It was a lot to take in, but from start to finish, Rodeo listened. His expression remained calm, earnest, attentive-- the rage never came to him. He was too far past it with O'Brien. He had come to have a sort of respect for the other man, a respect that surprised him. It had sneaked up on him, late one night as he wrote his worries out in the pages of his Moleskine. He understood, with all the power of hindsight, that there was only one person to blame for his losing Charlie-- and it wasn't the man who had told her the truth about her boyfriend lying to her. If Rodeo truly cared for Charlie, then he had to realize that O'Brien had wanted what was best for her. And after everything he had done, Rodeo knew he wasn't that.
When O'Brien seemed to wind down and finish, Rodeo nodded for a moment, letting it all sink into him. He didn't want to lose any of it, all too aware that the things O'Brien said were valid and important. After several beats, Rodeo started to speak.

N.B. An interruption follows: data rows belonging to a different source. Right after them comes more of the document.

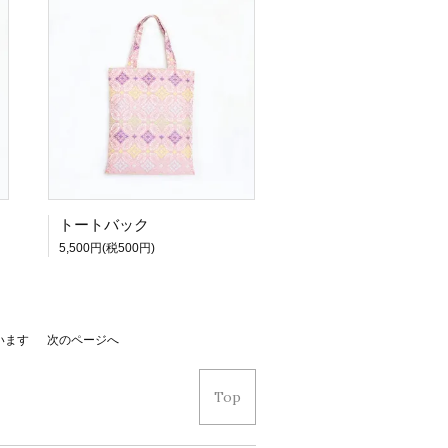
トートバック
5,500円(税500円)
ています
次のページへ
Top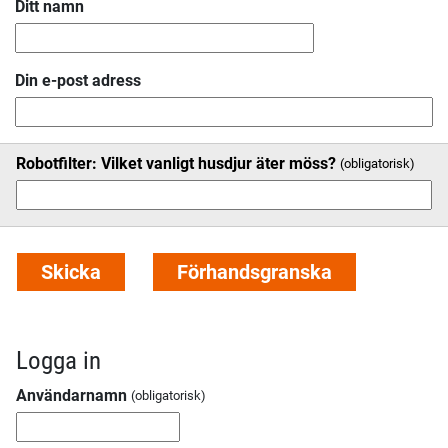
Ditt namn
Din e-post adress
Robotfilter: Vilket vanligt husdjur äter möss?
Logga in
Användarnamn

"What I did in that apartment in Brooklyn to those two men, it's what I thought I had to do. I knew what would happen if I just called it in, told someone what that man had done to my best brother. He'd get arrested, do a little time, would hardly be a bump in the road for him in the long run. But I saw him take out a knife and stab my best fucking friend with it. I looked that coward in the eyes as he did it, and I never wanted nothing more than to see him dead. I know that ain't something you can understand. But I didn't want him to just go on with his life, while my brother either died or had damage that couldn't never be healed up right, that would follow him forever. I came from a world that had its own laws, and that fella in that bar broke one. I know they say there ain't no honor amongst outlaws, but there is. We got out rules, and pullin' out a knife 'cause you lost a bar fight makes you a goddamn coward and a worthless cheat. I grew up with men who would have expected me to kill him, right then and there. I know it's all a fella's own choice, but that was the way I always saw things, you know? The lawmen ain't on our side. We mete out our own punishments for our own folks.
"I didn't know the guy's friend was a cop. But I knew he hadn't been involved. I can tell ya, Chief, I stood there and I near turned around a hundred times. I knew I should just go. I knew it wasn't right, what I was doin'. I always know. Always got that voice in my head. But at that point, I'd never listened to it, not once in my life. So I pulled that trigger. I killed 'em both. I ended two lives, and I know that blood's on me 'till the day I die and go to hell. But I figured I had to do it. Sacrifice my soul to avenge my brother. That was all I knew. This ain't no excuse. But I want you to understand, I knew even as I was doin' it that it wasn't right. Just that I had to do it.
"And that's the kind of man I always been. I protected my baby sister, my mama, my friends. I was their guard dog, their leader, the man in charge. That was all I wanted. Just wanted to protect and provide for them, no matter what that took. Dropped outta school, got myself locked up, put my life on the line every damn day because I just reckoned I had to. Only after I got myself in jail for life that I started to wonder any different. Started to wonder why I didn't never listen to that part of me tellin' me to do the right thing. Most always, I know what I oughta do. I just never fuckin' listen.